An EIM is a real-time energy wholesale market that automatically dispatches the lowest-cost electricity resources available to meet utility customer needs while optimizing use of renewable energy over a large geographic area.

In announcing its interest in the western EIM, PGE said it would withdraw from further participation in a market initiative led by the Northwest Power Pool Members’ Market Assessment and Coordination Committee, which has been exploring alternative models to promote better resource coordination among utilities in the region. PGE will continue to work with the NWPP members on enhancements to regional reliability and will honor its commitment to help fund the initiative through the end of this year.

“We’ve been an active participant in the NWPP MC initiative and have worked hard with other members to develop regional solutions since the effort began in 2011,” PGE CEO Jim Piro adding, “In the end, the reduced resource footprint available among participants in the NWPP MC initiative shifted the economic value for our customers to favor us moving instead toward the western EIM.”
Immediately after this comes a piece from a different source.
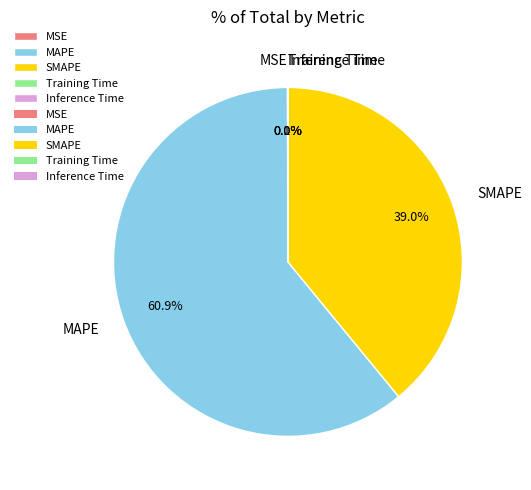

Is MAPE the majority of the pie?

Yes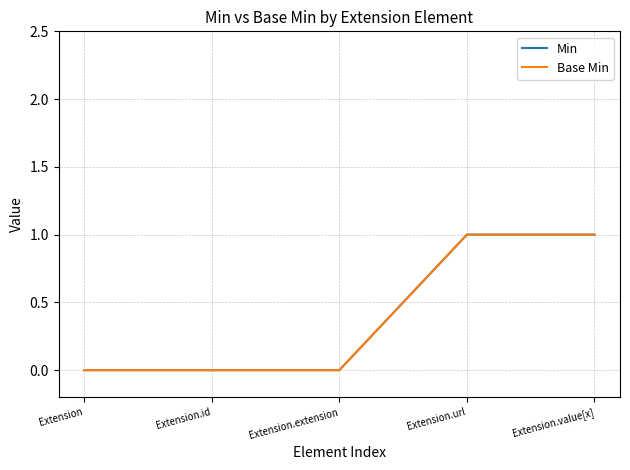

Does the chart display data point markers on the line(s)?

No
Today, the western EIM serves customers in parts of California, Oregon, Washington, Nevada, Utah, Idaho, and Wyoming. Las Vegas-based NV Energy is scheduled to join the EIM later this year; followed in 2016 by Bellevue, Washington-based Puget Sound Energy and Phoenix-based Arizona Public Service.

PGE said it has been evaluating its participation in either the NWPP MC initiative or the western EIM as part of its current integrated resource planning process. The utility noted that recent decisions by other regional utilities to join the western EIM have left the NWPP MC initiative with a reduced footprint that limits the value to PGE customers of further engagement.

PGE’s participation in the western EIM will be subject to negotiation over coming months, and is targeted to begin in the fall of 2017.